Zadanie:
Powtórz dokładnie wszystkie wiersze poniższych pozycji. Obrazy pomiń w odpowiedzi.

Dane do przetworzenia:

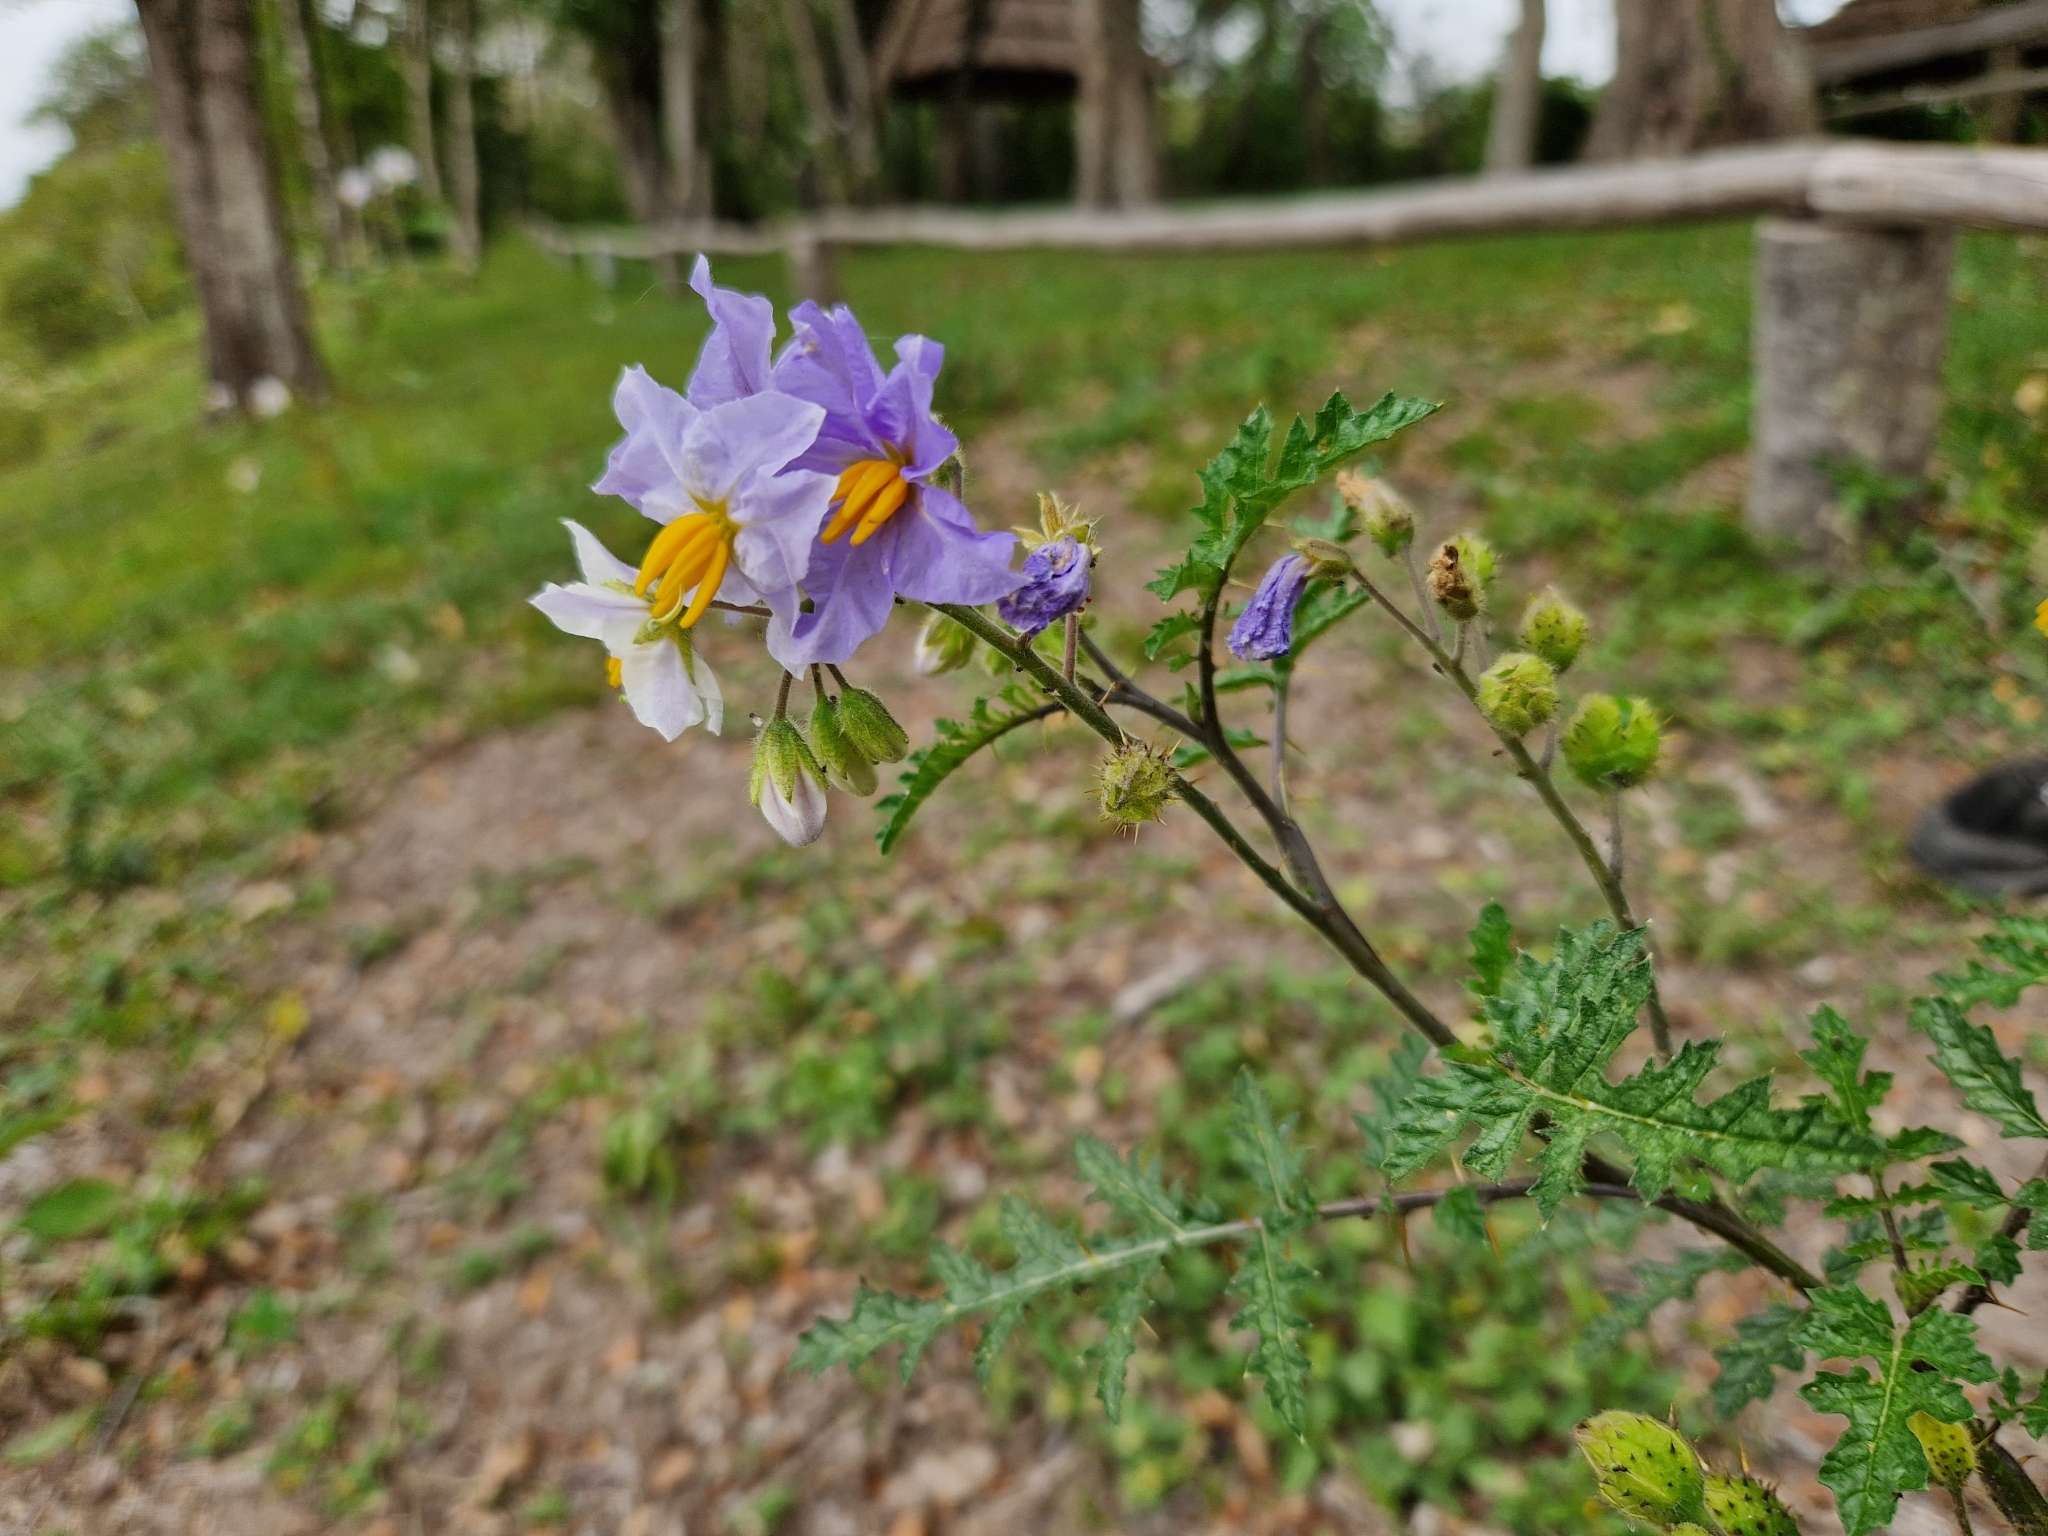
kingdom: Plantae
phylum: Tracheophyta
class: Magnoliopsida
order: Solanales
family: Solanaceae
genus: Solanum
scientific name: Solanum sisymbriifolium
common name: Red buffalo-bur
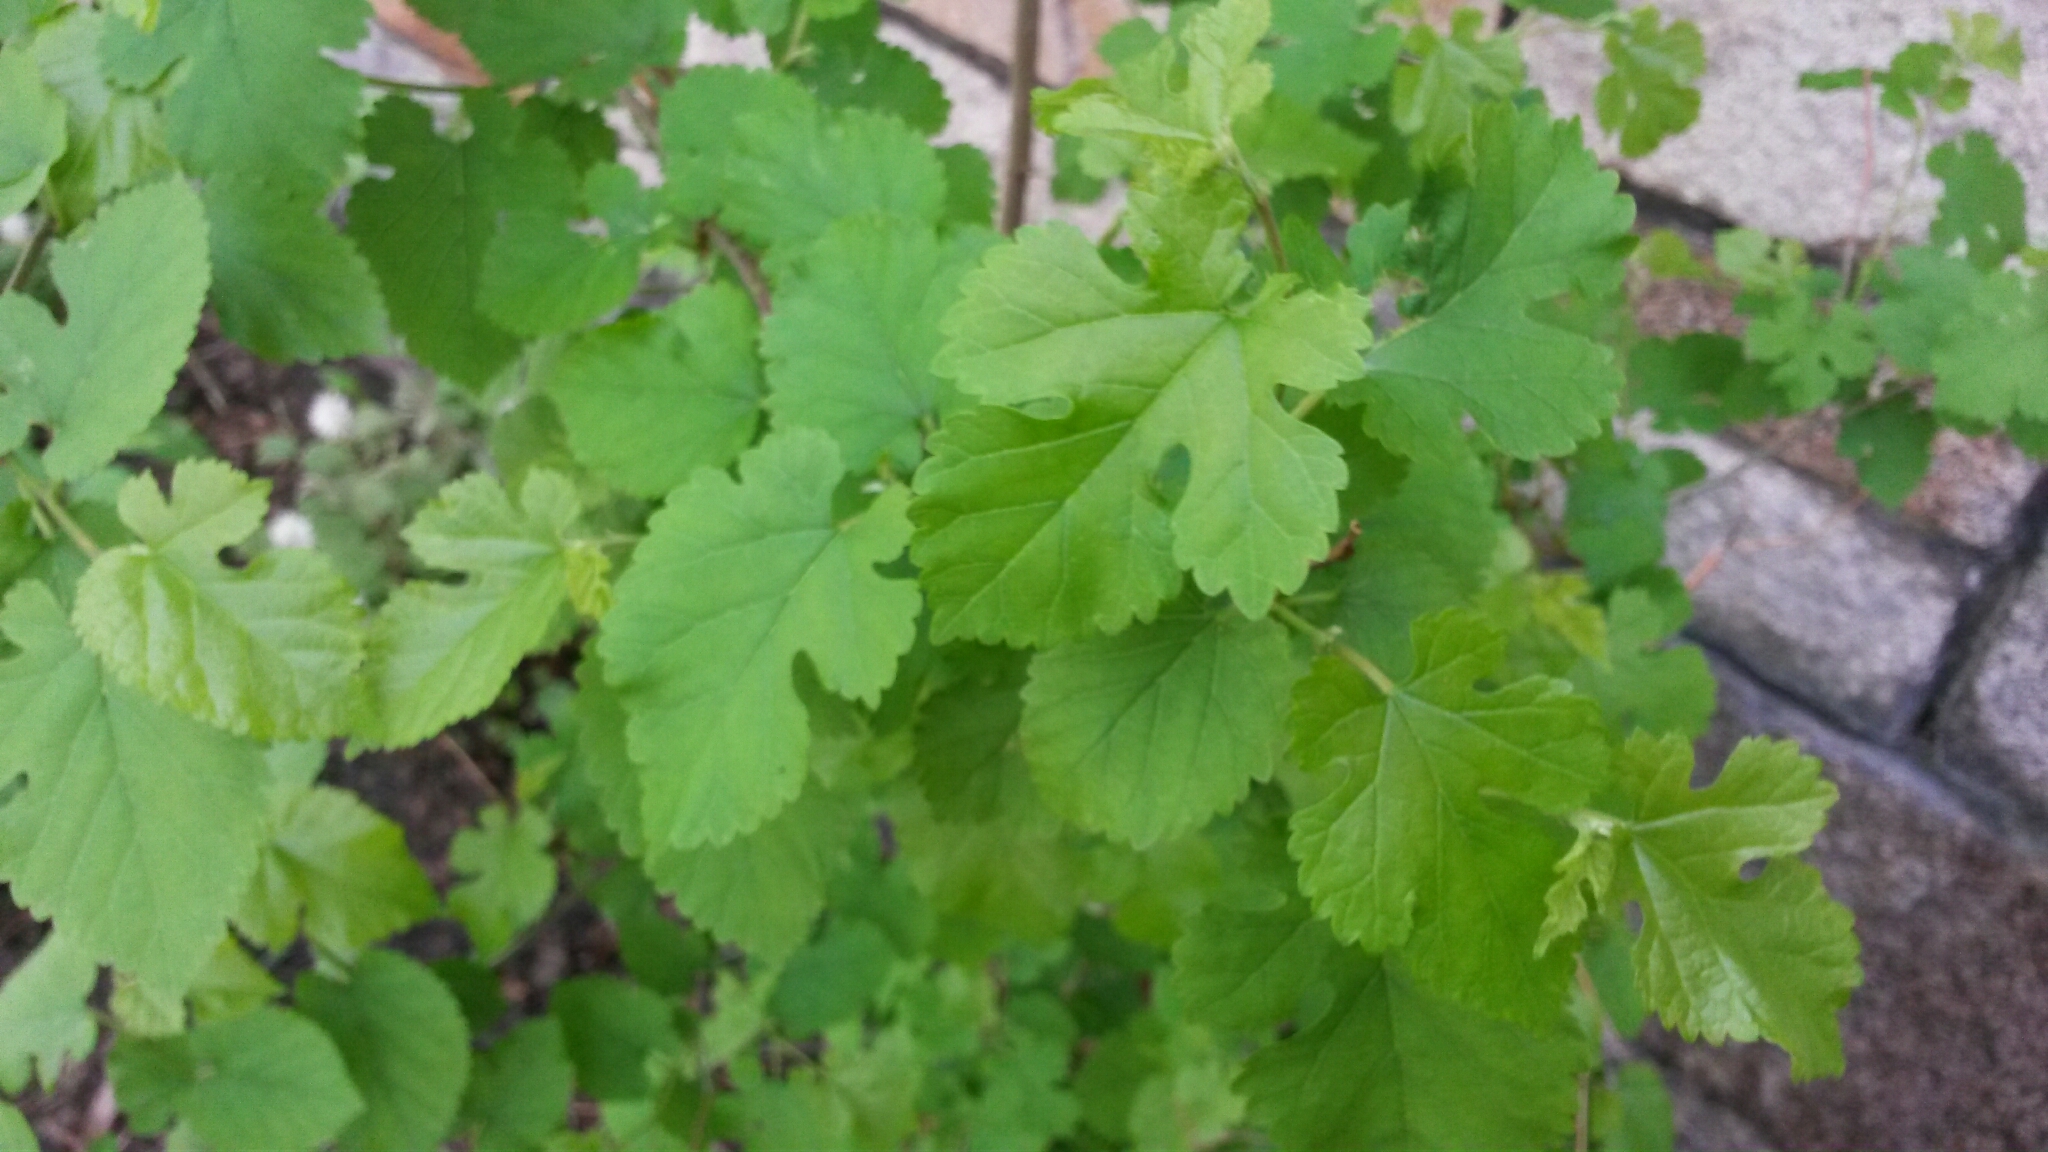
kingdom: Plantae
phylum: Tracheophyta
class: Magnoliopsida
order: Rosales
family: Moraceae
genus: Morus
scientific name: Morus alba
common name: White mulberry
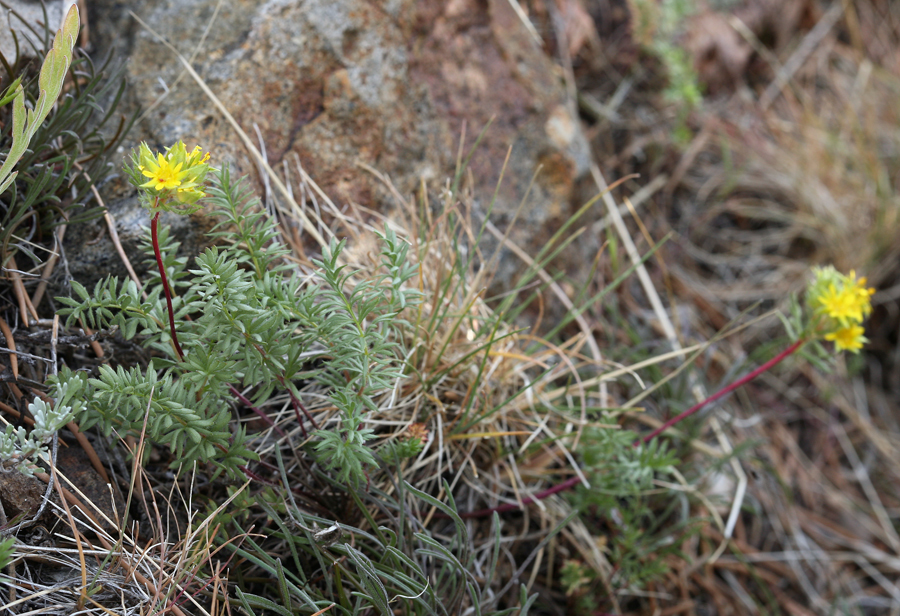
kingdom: Plantae
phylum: Tracheophyta
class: Magnoliopsida
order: Rosales
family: Rosaceae
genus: Potentilla
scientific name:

Odpowiedź:
kingdom: Plantae
phylum: Tracheophyta
class: Magnoliopsida
order: Solanales
family: Solanaceae
genus: Solanum
scientific name: Solanum sisymbriifolium
common name: Red buffalo-bur
kingdom: Plantae
phylum: Tracheophyta
class: Magnoliopsida
order: Rosales
family: Moraceae
genus: Morus
scientific name: Morus alba
common name: White mulberry
kingdom: Plantae
phylum: Tracheophyta
class: Magnoliopsida
order: Rosales
family: Rosaceae
genus: Potentilla
scientific name:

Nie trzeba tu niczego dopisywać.